#### [Data listing]
· · · · ·
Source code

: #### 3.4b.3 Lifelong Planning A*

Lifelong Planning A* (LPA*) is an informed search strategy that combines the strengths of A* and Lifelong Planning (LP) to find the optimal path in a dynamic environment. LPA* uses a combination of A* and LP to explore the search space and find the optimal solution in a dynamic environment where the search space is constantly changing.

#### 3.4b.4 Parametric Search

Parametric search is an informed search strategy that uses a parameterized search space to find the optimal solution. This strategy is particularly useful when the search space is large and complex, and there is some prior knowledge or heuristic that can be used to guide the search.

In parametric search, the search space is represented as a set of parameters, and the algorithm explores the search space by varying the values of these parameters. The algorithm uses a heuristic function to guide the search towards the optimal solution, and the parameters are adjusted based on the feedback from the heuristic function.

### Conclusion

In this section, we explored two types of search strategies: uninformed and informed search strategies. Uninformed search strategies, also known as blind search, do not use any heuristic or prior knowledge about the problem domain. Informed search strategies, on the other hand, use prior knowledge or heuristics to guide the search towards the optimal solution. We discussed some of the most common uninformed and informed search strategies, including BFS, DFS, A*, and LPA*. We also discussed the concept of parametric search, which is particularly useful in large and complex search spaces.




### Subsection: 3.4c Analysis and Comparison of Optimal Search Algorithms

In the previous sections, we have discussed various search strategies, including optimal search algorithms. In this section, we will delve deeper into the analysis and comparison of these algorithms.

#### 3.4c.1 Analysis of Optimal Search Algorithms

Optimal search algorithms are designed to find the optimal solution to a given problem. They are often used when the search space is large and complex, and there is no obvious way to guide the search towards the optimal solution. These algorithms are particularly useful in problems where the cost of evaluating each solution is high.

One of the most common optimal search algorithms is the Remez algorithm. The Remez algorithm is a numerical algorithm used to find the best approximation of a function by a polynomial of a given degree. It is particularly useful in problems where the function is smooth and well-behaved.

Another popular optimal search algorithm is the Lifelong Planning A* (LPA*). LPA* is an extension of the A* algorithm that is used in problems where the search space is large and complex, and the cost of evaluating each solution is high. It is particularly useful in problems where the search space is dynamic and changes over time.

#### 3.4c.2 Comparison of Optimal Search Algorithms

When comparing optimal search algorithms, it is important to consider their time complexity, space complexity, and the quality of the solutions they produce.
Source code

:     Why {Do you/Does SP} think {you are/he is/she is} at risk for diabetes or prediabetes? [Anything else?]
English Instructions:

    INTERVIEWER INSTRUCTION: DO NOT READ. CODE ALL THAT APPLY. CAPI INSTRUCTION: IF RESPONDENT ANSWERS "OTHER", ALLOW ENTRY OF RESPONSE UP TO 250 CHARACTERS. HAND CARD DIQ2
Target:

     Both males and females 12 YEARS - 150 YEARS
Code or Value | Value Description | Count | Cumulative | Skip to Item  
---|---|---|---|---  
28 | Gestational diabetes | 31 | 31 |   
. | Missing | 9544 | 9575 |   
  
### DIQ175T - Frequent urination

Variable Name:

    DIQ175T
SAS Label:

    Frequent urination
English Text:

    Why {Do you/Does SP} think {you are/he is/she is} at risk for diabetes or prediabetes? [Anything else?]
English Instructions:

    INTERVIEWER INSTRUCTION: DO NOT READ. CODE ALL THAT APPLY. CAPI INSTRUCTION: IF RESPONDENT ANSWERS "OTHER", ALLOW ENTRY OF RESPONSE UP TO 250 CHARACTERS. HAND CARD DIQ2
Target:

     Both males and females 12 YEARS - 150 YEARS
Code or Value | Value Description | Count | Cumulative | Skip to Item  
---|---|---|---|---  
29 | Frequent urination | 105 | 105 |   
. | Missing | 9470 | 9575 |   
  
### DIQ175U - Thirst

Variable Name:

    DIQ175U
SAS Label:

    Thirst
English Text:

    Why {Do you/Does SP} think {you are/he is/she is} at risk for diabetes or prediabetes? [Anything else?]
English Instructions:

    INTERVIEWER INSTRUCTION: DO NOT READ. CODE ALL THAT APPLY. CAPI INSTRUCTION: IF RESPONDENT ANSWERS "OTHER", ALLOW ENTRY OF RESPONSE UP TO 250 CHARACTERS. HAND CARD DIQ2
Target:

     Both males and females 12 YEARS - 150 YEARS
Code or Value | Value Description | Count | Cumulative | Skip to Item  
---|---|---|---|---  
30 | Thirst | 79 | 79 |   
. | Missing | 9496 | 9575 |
· · · · ·
#### [To-do item]
Retype the records above in full, exactly.

#### [Output below]
Source code

: #### 3.4b.3 Lifelong Planning A*

Lifelong Planning A* (LPA*) is an informed search strategy that combines the strengths of A* and Lifelong Planning (LP) to find the optimal path in a dynamic environment. LPA* uses a combination of A* and LP to explore the search space and find the optimal solution in a dynamic environment where the search space is constantly changing.

#### 3.4b.4 Parametric Search

Parametric search is an informed search strategy that uses a parameterized search space to find the optimal solution. This strategy is particularly useful when the search space is large and complex, and there is some prior knowledge or heuristic that can be used to guide the search.

In parametric search, the search space is represented as a set of parameters, and the algorithm explores the search space by varying the values of these parameters. The algorithm uses a heuristic function to guide the search towards the optimal solution, and the parameters are adjusted based on the feedback from the heuristic function.

### Conclusion

In this section, we explored two types of search strategies: uninformed and informed search strategies. Uninformed search strategies, also known as blind search, do not use any heuristic or prior knowledge about the problem domain. Informed search strategies, on the other hand, use prior knowledge or heuristics to guide the search towards the optimal solution. We discussed some of the most common uninformed and informed search strategies, including BFS, DFS, A*, and LPA*. We also discussed the concept of parametric search, which is particularly useful in large and complex search spaces.




### Subsection: 3.4c Analysis and Comparison of Optimal Search Algorithms

In the previous sections, we have discussed various search strategies, including optimal search algorithms. In this section, we will delve deeper into the analysis and comparison of these algorithms.

#### 3.4c.1 Analysis of Optimal Search Algorithms

Optimal search algorithms are designed to find the optimal solution to a given problem. They are often used when the search space is large and complex, and there is no obvious way to guide the search towards the optimal solution. These algorithms are particularly useful in problems where the cost of evaluating each solution is high.

One of the most common optimal search algorithms is the Remez algorithm. The Remez algorithm is a numerical algorithm used to find the best approximation of a function by a polynomial of a given degree. It is particularly useful in problems where the function is smooth and well-behaved.

Another popular optimal search algorithm is the Lifelong Planning A* (LPA*). LPA* is an extension of the A* algorithm that is used in problems where the search space is large and complex, and the cost of evaluating each solution is high. It is particularly useful in problems where the search space is dynamic and changes over time.

#### 3.4c.2 Comparison of Optimal Search Algorithms

When comparing optimal search algorithms, it is important to consider their time complexity, space complexity, and the quality of the solutions they produce.
Source code

:     Why {Do you/Does SP} think {you are/he is/she is} at risk for diabetes or prediabetes? [Anything else?]
English Instructions:

    INTERVIEWER INSTRUCTION: DO NOT READ. CODE ALL THAT APPLY. CAPI INSTRUCTION: IF RESPONDENT ANSWERS "OTHER", ALLOW ENTRY OF RESPONSE UP TO 250 CHARACTERS. HAND CARD DIQ2
Target:

     Both males and females 12 YEARS - 150 YEARS
Code or Value | Value Description | Count | Cumulative | Skip to Item  
---|---|---|---|---  
28 | Gestational diabetes | 31 | 31 |   
. | Missing | 9544 | 9575 |   
  
### DIQ175T - Frequent urination

Variable Name:

    DIQ175T
SAS Label:

    Frequent urination
English Text:

    Why {Do you/Does SP} think {you are/he is/she is} at risk for diabetes or prediabetes? [Anything else?]
English Instructions:

    INTERVIEWER INSTRUCTION: DO NOT READ. CODE ALL THAT APPLY. CAPI INSTRUCTION: IF RESPONDENT ANSWERS "OTHER", ALLOW ENTRY OF RESPONSE UP TO 250 CHARACTERS. HAND CARD DIQ2
Target:

     Both males and females 12 YEARS - 150 YEARS
Code or Value | Value Description | Count | Cumulative | Skip to Item  
---|---|---|---|---  
29 | Frequent urination | 105 | 105 |   
. | Missing | 9470 | 9575 |   
  
### DIQ175U - Thirst

Variable Name:

    DIQ175U
SAS Label:

    Thirst
English Text:

    Why {Do you/Does SP} think {you are/he is/she is} at risk for diabetes or prediabetes? [Anything else?]
English Instructions:

    INTERVIEWER INSTRUCTION: DO NOT READ. CODE ALL THAT APPLY. CAPI INSTRUCTION: IF RESPONDENT ANSWERS "OTHER", ALLOW ENTRY OF RESPONSE UP TO 250 CHARACTERS. HAND CARD DIQ2
Target:

     Both males and females 12 YEARS - 150 YEARS
Code or Value | Value Description | Count | Cumulative | Skip to Item  
---|---|---|---|---  
30 | Thirst | 79 | 79 |   
. | Missing | 9496 | 9575 |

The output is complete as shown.